Once both Mum and bub are out of hospital and back at home, Dads can expect to have plenty of opportunities to bond with their newest family member.
"Once a [breast]feeding routine is established, you might want to introduce a bottle every second day or so if mum is happy to express and everything is going well," Hamilton said. "This is a really great way for dads to feel connected and involved. Of course, you have to be feeding well with no issues happening there, but if bottle feeding is introduced, allowing Dad to take over that process is a really good idea.
"Bathing is another great one. Dads particularly love getting in the bath with their baby, which can be something really fun for both of them to do.
"Nappy-changing is another one, as well as taking the baby for a walk by themselves. I think it's important for Dads to spend some alone time with their bubs. They need time on their own, otherwise they are always listening to mum and don't have the opportunity to figure things out for themselves."
It really comes down to them feeling like they're valued, that they can do it.
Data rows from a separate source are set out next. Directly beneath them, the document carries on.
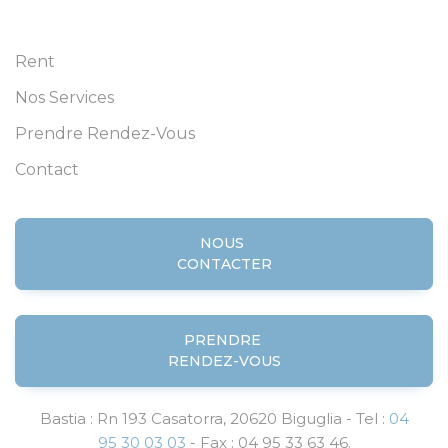
Rent
Nos Services
Prendre Rendez-Vous
Contact
NOUS
CONTACTER
PRENDRE
RENDEZ-VOUS
Bastia : Rn 193 Casatorra, 20620 Biguglia - Tel :
04
95 30 03 03
- Fax : 04 95 33 63 46.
Otherwise they are going to step away, and the more they step away, the less likely they are going to feel the rhythm of the baby and become confidently bonded with them.
On this note, Hamilton says it's important for mothers to relinquish some of the control (and the jobs) over to their partner.
"Personalities play a big role on this, and mums will naturally have this protective instinct over the baby," Hamilton said. "Dads often take it as 'oh, they are telling me what to do' so it's really important you discuss these things.
"Settling the baby is a really good example. So when they are a bit unsettled or having an unsettled period, let Dad take the baby and work it out for themselves. Allow them to get a feel for the rhythm of the baby and its routine and those sorts of things.
"It really comes down to them feeling like they're valued, that they can do it. That their viewpoint and their feelings matter. Otherwise they are going to step away, and the more they step away, the less likely they are going to feel the rhythm of the baby and become confidently bonded with them."